[Dataset records]
══════

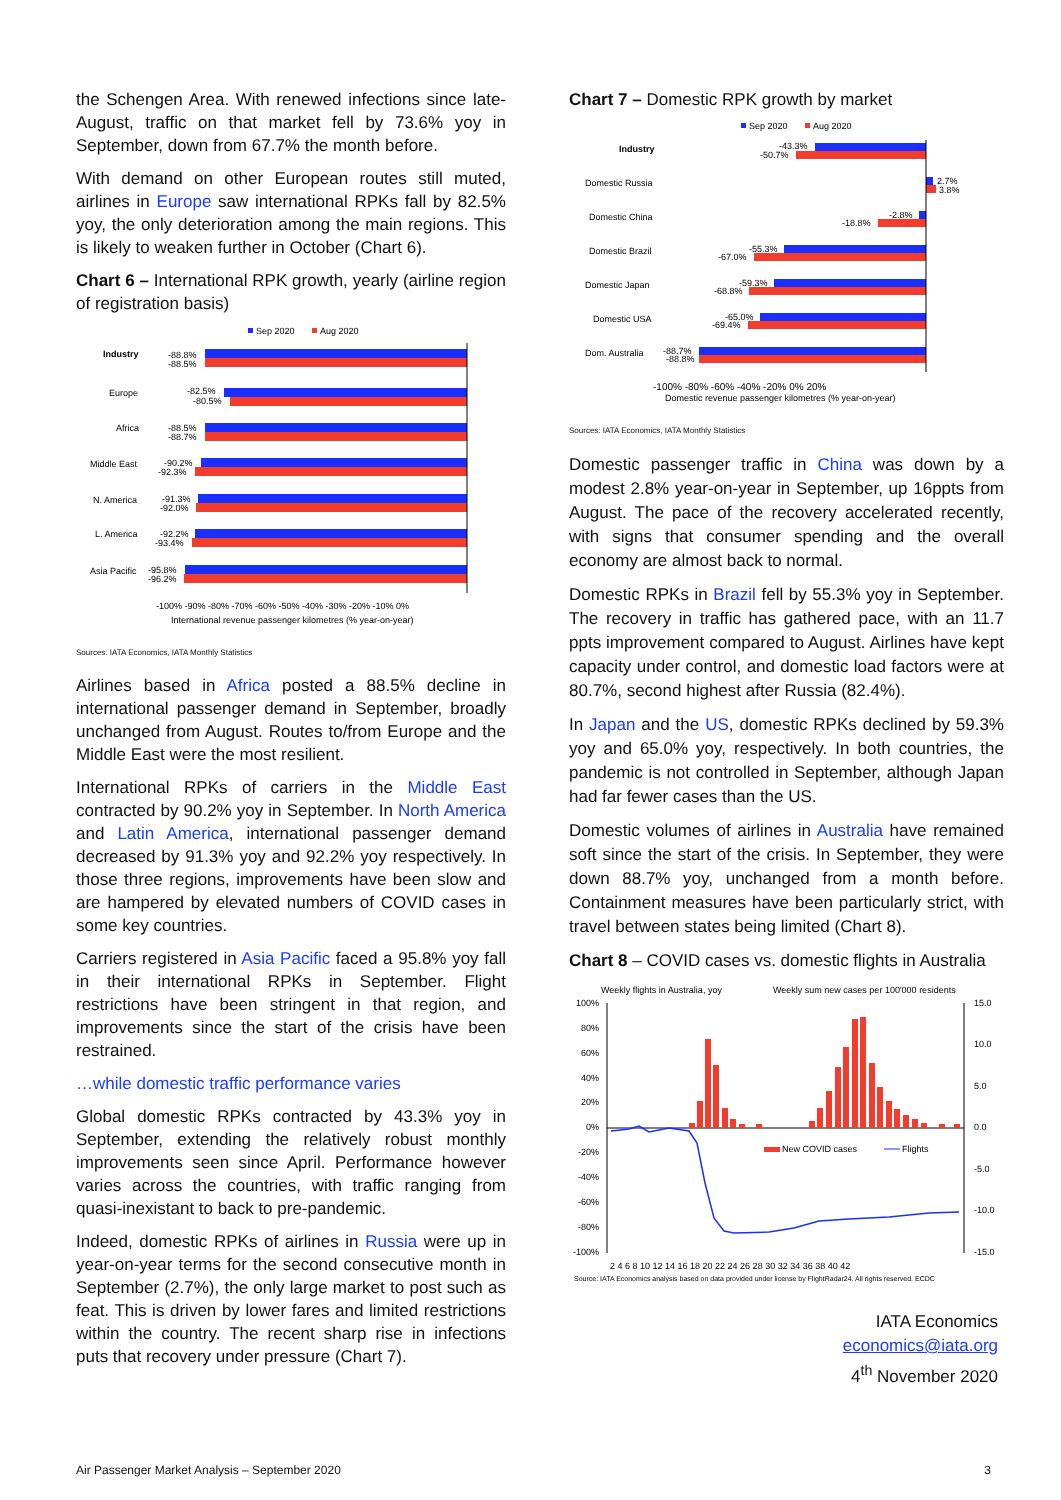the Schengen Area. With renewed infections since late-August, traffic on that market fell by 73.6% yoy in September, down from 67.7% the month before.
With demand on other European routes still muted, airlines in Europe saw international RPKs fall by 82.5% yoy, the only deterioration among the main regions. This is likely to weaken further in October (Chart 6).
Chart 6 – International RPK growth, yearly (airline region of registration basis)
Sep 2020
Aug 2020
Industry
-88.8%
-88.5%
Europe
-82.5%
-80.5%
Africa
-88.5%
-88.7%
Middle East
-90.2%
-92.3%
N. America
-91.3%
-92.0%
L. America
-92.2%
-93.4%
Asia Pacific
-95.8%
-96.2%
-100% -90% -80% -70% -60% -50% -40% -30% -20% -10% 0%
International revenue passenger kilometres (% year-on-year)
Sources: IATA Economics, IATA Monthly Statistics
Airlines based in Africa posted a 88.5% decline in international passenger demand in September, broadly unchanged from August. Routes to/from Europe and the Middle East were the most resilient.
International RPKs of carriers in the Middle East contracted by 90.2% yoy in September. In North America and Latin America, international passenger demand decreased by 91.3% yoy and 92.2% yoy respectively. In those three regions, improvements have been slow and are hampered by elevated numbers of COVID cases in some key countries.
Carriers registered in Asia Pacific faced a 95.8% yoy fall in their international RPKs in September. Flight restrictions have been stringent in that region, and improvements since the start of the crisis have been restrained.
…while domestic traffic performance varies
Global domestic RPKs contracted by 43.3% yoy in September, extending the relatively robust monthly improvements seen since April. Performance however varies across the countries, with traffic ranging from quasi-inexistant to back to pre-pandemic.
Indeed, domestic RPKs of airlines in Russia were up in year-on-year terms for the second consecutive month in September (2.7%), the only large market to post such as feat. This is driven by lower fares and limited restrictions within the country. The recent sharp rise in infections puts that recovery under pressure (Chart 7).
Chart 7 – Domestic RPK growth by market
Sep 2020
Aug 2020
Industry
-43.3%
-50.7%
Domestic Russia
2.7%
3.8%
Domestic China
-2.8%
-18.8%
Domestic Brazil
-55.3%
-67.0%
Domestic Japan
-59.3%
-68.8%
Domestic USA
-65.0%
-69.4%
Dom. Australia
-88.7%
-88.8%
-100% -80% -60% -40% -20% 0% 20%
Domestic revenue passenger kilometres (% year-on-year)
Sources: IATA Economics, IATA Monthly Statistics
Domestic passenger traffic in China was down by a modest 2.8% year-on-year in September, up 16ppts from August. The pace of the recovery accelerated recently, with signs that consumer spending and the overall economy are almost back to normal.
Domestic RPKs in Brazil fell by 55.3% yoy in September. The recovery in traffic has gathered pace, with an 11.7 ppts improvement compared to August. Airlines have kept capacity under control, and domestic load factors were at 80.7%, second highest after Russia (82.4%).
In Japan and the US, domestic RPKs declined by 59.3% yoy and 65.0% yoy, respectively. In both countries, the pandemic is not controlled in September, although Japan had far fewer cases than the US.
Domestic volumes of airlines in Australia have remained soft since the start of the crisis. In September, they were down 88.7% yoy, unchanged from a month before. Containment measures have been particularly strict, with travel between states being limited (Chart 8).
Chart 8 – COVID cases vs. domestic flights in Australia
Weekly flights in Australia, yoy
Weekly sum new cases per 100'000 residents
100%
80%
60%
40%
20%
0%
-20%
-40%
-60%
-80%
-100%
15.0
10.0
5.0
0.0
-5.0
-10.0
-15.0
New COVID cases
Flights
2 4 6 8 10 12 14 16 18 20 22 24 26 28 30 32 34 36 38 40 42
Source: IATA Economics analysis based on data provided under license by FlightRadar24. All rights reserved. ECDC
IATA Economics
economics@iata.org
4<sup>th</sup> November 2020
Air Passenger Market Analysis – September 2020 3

══════

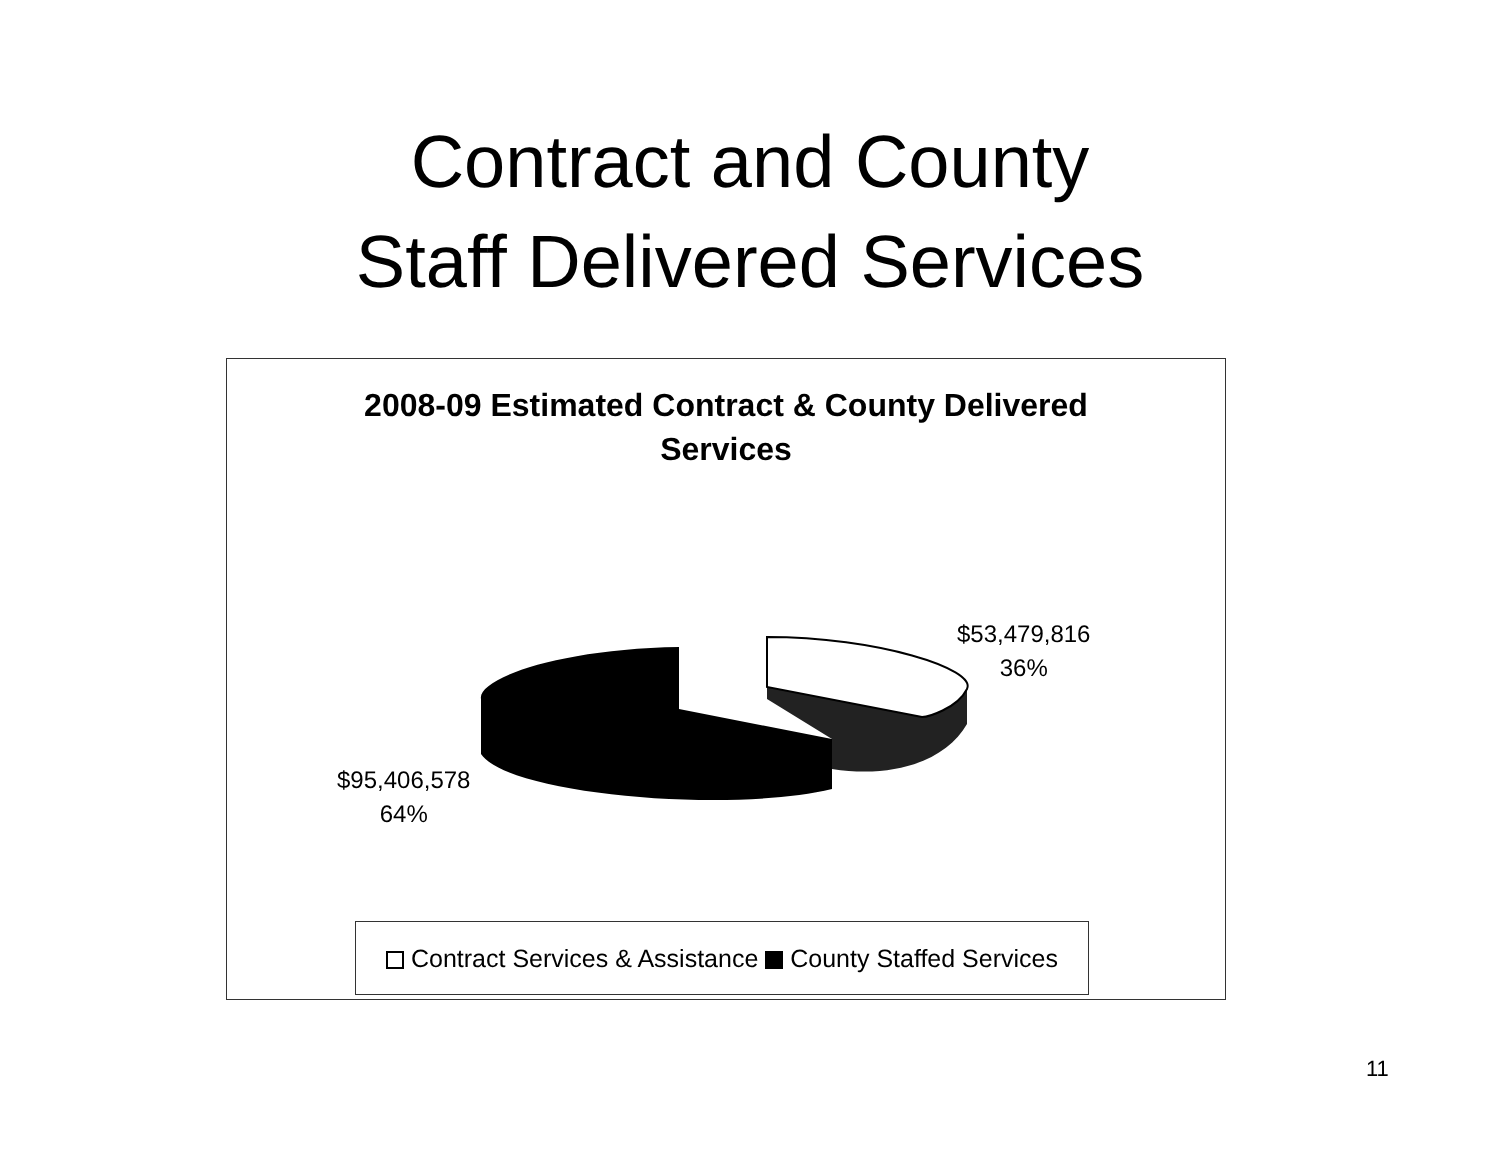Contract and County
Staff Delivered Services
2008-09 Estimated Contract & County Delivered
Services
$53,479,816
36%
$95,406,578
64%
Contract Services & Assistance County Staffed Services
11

══════

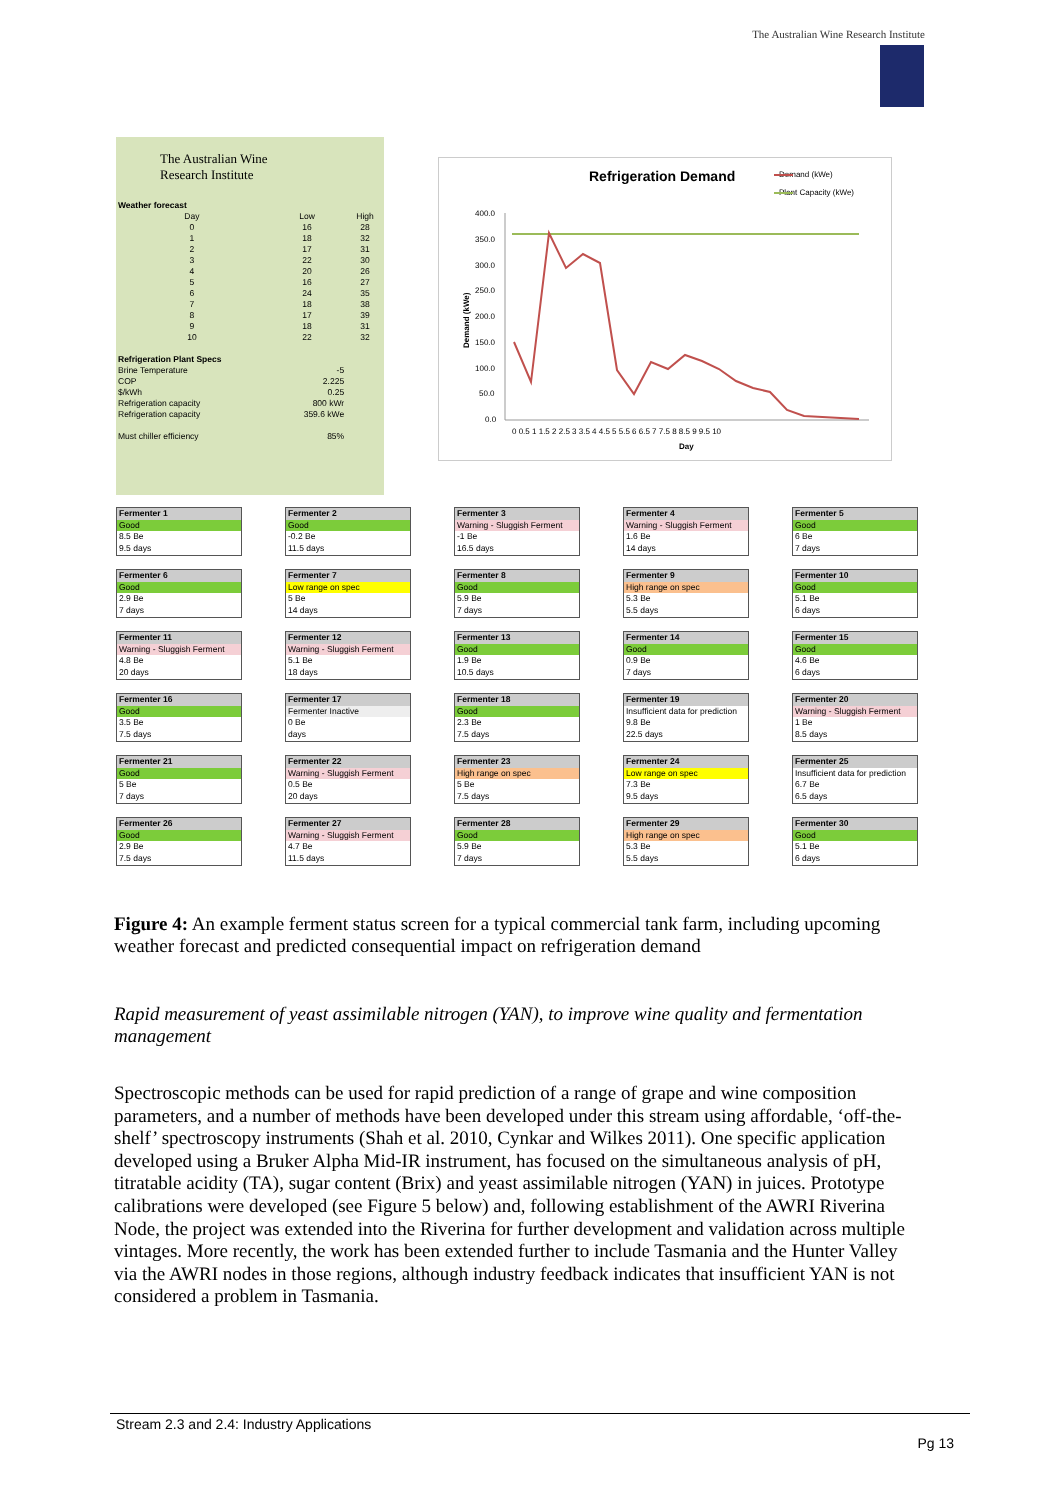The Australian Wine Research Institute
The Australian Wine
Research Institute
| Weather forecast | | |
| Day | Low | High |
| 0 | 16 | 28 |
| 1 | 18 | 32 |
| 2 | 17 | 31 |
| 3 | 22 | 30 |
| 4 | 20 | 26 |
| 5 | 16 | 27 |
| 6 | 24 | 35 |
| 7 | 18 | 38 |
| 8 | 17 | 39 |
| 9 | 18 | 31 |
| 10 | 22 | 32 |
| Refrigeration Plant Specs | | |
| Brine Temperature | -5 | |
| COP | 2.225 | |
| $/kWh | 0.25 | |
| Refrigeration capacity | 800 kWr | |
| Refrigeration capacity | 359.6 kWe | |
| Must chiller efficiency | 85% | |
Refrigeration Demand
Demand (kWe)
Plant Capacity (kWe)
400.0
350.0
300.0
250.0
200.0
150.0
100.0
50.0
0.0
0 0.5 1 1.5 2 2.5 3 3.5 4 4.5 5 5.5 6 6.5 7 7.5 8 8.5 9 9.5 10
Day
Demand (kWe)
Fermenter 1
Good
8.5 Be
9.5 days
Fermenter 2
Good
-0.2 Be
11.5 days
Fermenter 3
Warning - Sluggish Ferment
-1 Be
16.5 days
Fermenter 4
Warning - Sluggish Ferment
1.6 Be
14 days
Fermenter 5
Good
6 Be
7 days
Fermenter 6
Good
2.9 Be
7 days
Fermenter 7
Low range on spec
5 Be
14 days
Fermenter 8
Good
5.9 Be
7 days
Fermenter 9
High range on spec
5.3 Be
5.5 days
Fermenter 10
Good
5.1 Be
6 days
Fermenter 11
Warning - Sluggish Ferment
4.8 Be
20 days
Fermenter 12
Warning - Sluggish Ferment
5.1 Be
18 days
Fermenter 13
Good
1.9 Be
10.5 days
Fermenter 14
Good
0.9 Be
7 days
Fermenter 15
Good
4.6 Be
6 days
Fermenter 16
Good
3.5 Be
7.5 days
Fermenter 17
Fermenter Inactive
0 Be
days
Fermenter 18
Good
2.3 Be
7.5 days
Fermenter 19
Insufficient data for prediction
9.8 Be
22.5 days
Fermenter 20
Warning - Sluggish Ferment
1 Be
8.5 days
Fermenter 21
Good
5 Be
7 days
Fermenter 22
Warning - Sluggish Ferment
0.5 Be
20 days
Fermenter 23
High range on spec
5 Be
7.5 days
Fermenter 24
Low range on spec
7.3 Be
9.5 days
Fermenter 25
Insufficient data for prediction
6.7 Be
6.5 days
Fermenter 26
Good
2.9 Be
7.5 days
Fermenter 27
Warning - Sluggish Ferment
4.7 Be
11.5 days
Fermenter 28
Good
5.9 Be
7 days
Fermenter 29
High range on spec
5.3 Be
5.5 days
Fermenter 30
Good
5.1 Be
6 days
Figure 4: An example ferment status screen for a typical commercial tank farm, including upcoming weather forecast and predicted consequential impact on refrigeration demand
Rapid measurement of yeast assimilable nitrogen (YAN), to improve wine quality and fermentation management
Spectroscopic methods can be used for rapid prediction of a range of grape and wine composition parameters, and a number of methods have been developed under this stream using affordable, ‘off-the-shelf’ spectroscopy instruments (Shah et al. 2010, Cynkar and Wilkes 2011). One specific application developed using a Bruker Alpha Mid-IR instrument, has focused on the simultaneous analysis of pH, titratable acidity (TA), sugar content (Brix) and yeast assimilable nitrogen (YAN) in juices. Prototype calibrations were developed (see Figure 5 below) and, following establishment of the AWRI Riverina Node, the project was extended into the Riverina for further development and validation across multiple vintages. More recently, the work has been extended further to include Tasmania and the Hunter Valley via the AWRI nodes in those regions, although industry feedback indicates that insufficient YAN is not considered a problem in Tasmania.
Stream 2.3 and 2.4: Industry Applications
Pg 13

══════

YOUR ASSIGNMENT:
Filter the records down to the lines containing the word "restrictions", and copy those.

SOLUTION BELOW:
Carriers registered in Asia Pacific faced a 95.8% yoy fall in their international RPKs in September. Flight restrictions have been stringent in that region, and improvements since the start of the crisis have been restrained.
Indeed, domestic RPKs of airlines in Russia were up in year-on-year terms for the second consecutive month in September (2.7%), the only large market to post such as feat. This is driven by lower fares and limited restrictions within the country. The recent sharp rise in infections puts that recovery under pressure (Chart 7).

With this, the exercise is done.